Plôme ! Et voilà, un (que dis-je, deux !) diplôme de plus. Mon EMBA. La lutte a payé — pas vraiment monétairement, mais au moins de ce côté, ça ne m’aura virtuellement rien coûté, ou plus exactement j’aurai largement récupéré le sur-payé des taux de prélèvements confiscatoires français.

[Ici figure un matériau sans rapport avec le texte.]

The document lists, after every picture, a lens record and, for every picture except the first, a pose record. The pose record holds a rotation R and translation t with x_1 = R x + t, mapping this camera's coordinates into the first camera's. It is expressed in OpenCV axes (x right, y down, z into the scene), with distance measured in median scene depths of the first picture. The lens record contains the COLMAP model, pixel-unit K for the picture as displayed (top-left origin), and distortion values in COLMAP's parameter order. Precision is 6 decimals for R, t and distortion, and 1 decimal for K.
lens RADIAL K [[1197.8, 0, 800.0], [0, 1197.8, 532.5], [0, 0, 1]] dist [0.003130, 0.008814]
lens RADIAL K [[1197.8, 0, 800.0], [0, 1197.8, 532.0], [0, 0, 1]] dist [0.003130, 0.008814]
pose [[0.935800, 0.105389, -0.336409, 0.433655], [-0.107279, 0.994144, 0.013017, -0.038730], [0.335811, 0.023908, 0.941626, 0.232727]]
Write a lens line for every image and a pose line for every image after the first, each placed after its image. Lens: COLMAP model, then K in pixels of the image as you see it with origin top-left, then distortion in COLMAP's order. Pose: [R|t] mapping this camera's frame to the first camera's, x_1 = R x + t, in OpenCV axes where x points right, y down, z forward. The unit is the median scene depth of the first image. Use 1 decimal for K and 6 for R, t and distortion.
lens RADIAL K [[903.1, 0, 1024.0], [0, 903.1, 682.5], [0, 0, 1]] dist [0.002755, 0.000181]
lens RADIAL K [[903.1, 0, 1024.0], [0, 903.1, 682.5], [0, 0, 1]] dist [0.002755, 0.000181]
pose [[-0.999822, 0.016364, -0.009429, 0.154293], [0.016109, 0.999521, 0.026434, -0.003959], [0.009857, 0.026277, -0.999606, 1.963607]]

Il y a la remise en même en propre, son décorum, so kitsch, son staff adorable et efficace, mes nouveaux camarades que j’ai eu très grand plaisir à revoir, bref, tout ce qu’il faut. Il faut maintenant le next step, mais c’est là où l’on se rend compte que ce n’était quand même pas si léger que ça, cette histoire : il faut un temps de récupération, ne serait-ce que pour écluser le retard pris sur les affaires courantes. Certains diplômés des années précédentes se sont ensuite senti pousser des ailes. Je pense qu’il en effet facile de se laisser griser quand on est dans un environnement un peu inculte qui ronronne sur des routines traditionnelles peu optimales, construites avec le temps un peu de travers, que personne ne penserait questionner. Mais pour quelqu’un qui doit être partout et tout bâtir à main nu, l’aide est très bienvenue mais toujours largement insuffisante. Le brouillard persiste, même quand on a une boussole — il manque la carte à explorer, en somme. Ça oblige à une grande humilité. Les entrepreneurs qui eux aussi ont pris la grosse tête ne doivent plus s’en souvenir, ou sont tout simplement de l’obédience trop courante des pervers narcissiques ou assimilés à forte aura — et je penche plutôt pour la 2e solution, car j’ai bien peur que la purée de pois ne soit consubstantielle à la vie entrepreneuriale quotidienne. Bref, ma vie n’a pas changé outre mesure. J’ai mis des mots sur ce que je présentais déjà, j’ai eu des clés pour des portes que je voyais ou pas, mais où j’avais déjà l’intuition de ce qui se trouvait derrière — mis à part quelques exceptions. Nécessaire, largement pas suffisant. La route est encore longue.